As for the instanced world maps, I much prefer this method, as it's the best way to balance a few things. Is it lazy? yeah kinda, but I've had too many problems in MMOs where there aren't enough quest mobs, too many quest mobs, re spawning too slowly or re spawning WAY too quickly. I played one MMO where it took me 2 hours to find and kill 1 bear. out of 10. I stopped playing after that.
The Character Creation is lacking, but so is WoWs, and I don't really hear people complaining about WoWs at all (maybe they used to). As for Aions... that went to a level that was borderline ridiculous, and way too much. I like TORs, I don't have to spend 10 hours tweaking nose size.
And as you said, I don't think the misses or failures won't take away from the overall enjoyment of the game.
In reply to an earlier post on Dec 21, 2011 6:46:36 PM PST
Craig B. says:
"The Character Creation is lacking, but so is WoWs, and I don't really hear people complaining about WoWs at all (maybe they used to)."
I use to hear some complaints about it, but don't anymore. I think mostly people have just forgotten about it and take the game as what it is, a pure combat game. You don't see people hanging out in taverns and the like. Even on role playing servers there isn't much role playing going on.
I've noticed that a lot of the people who were hoping for something else from this game mention SWG. I too played that game at one time, and was hoping for at least a few of the better elements from that game like player housing and good role playing tools. I've been playing LOTRO the past few months and have been enjoying it. It is also a theme park game, but they still have enough other elements to make it feel different than your standerd WoW formula game. I think one of it's coolest features is having instruments that you can play, and you can find songs, including modern songs on several websites. It has nothing to do with combat, yet people enjoy it. And the ambient noises in cities is amazing.
In reply to an earlier post on Dec 22, 2011 10:06:20 AM PST
Julieta E. De Lemus says:
Problem is, that most asian MMO's worry way too much into avatars and graphics that end content lacking, huge example, Aion, FFXIV.
In reply to an earlier post on Dec 23, 2011 7:04:33 AM PST
I couldn't agree more, Julieta. I just wish more American companies would learn to blend both. Here's hoping that ArcheAge breaks the mold, if it ever comes to NA!

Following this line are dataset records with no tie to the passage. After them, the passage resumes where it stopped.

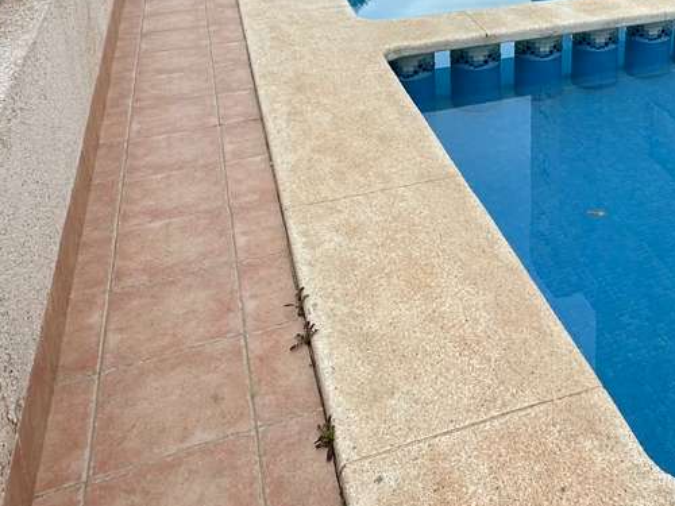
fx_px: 819
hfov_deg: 42.6
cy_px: -32
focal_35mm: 42
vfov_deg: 31.1
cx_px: 548
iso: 40
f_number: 2.2
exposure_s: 1/177
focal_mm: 2.22
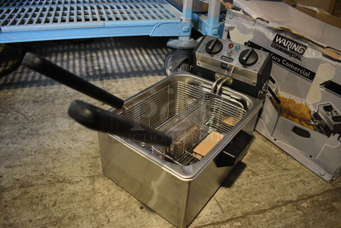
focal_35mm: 27
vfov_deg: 48.0
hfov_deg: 67.3
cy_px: 114
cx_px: 170
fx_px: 256
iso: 1800
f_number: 3.5
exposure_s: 1/125
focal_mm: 18
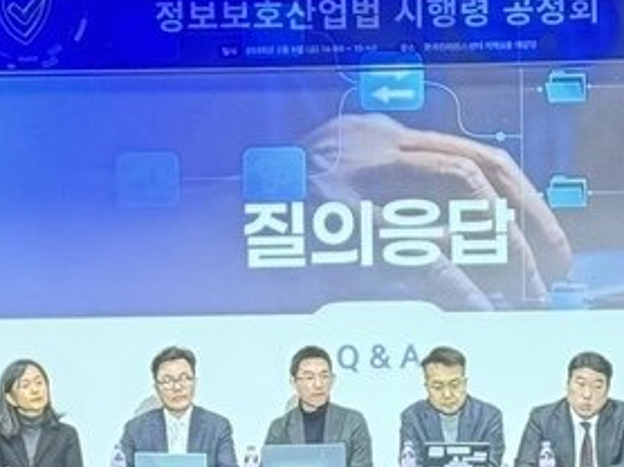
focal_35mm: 242
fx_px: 4359
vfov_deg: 6.1
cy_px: 501
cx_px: 229
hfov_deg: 8.2
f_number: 1.78
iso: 250
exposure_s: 1/49
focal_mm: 6.76
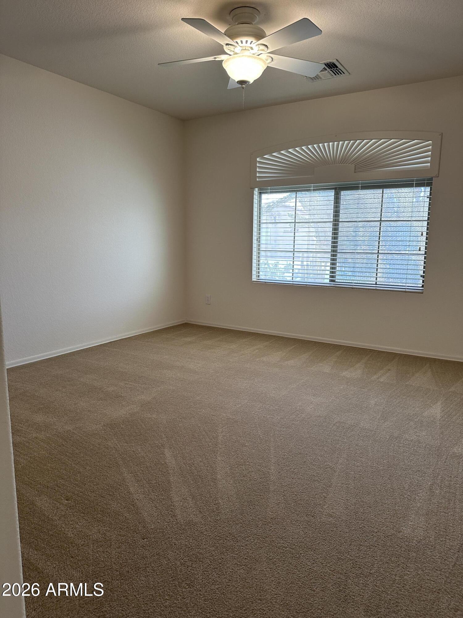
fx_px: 428
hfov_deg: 56.8
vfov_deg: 71.6
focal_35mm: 24
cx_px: 232
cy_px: 309
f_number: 1.78
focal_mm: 6.86
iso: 200
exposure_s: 1/120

Posted on Dec 23, 2011 8:55:20 AM PST
J. Williams says:
As an old SWG vet, I am hesitant to buy this as it seems a bit dumbed down. Did you play SWG and if so, can you compare? SWG in it's glory was an amazing and deeply engrossing game which led me to believe that all future MMOs would be that deep and expansive but alas, that did not come to pass.
I haven't seen many reviews from folks who played the original Star Wars MMO.

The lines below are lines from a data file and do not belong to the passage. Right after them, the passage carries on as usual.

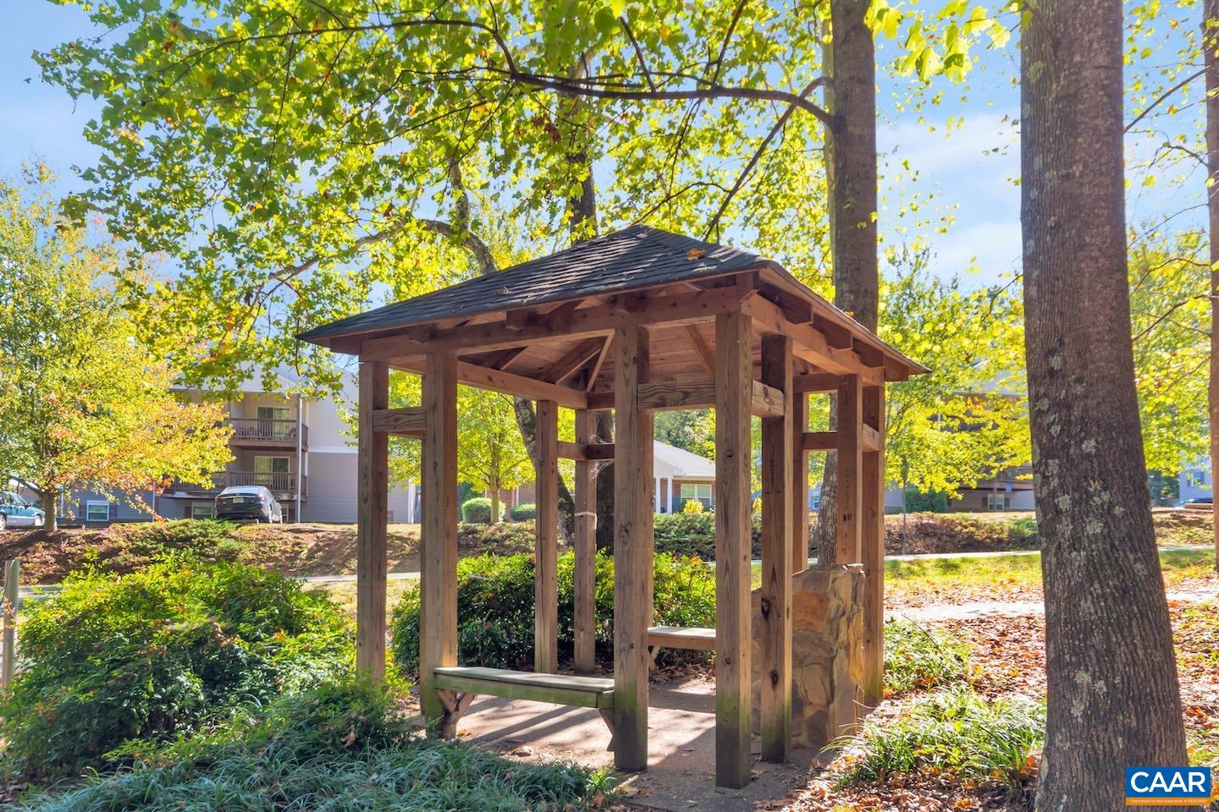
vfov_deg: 50.4
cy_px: 406
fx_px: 863
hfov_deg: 70.4
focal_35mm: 26
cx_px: 610
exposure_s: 1/160
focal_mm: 17
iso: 200
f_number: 6.3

In reply to an earlier post on Dec 23, 2011 10:11:27 AM PST
I'm afraid I can't offer much comparative commentary between SWG and ToR. My experience with SWG was about 30 minutes long at launch, and the sad realization that my computer, at the time, was incapable of handling it. I walked into Mos Eisley, my screen froze, and I uninstalled with a frown. By the time I had the money to upgrade, the NGE debacle had occurred and I was warded off by the customer backlash. Other games and real life issues took precedence so I never got the chance to check it out again for myself.
From what I know of SWG, though, I doubt you will find ToR as deep and expansive. It doesn't consist of gigantic, persistent, open worlds. It doesn't include player housing, unless you count your personal ship instance. It doesn't include classes that function only as a roleplay/support tool. I have seen posts on the forums from old SWG aficionados, and they seem to have mixed reviews. Some embrace the new theme park style and have a blast, while others seem to lament the nostalgia of a form now largely lost to the genre.
ToR makes no attempt to be the new SWG. It is a story-driven RPG with MMO and Multiplayer elements tossed in. I think it is a lot of fun, but I'm not yet sure if it will ever feel like a "home" the way the old MMOs did.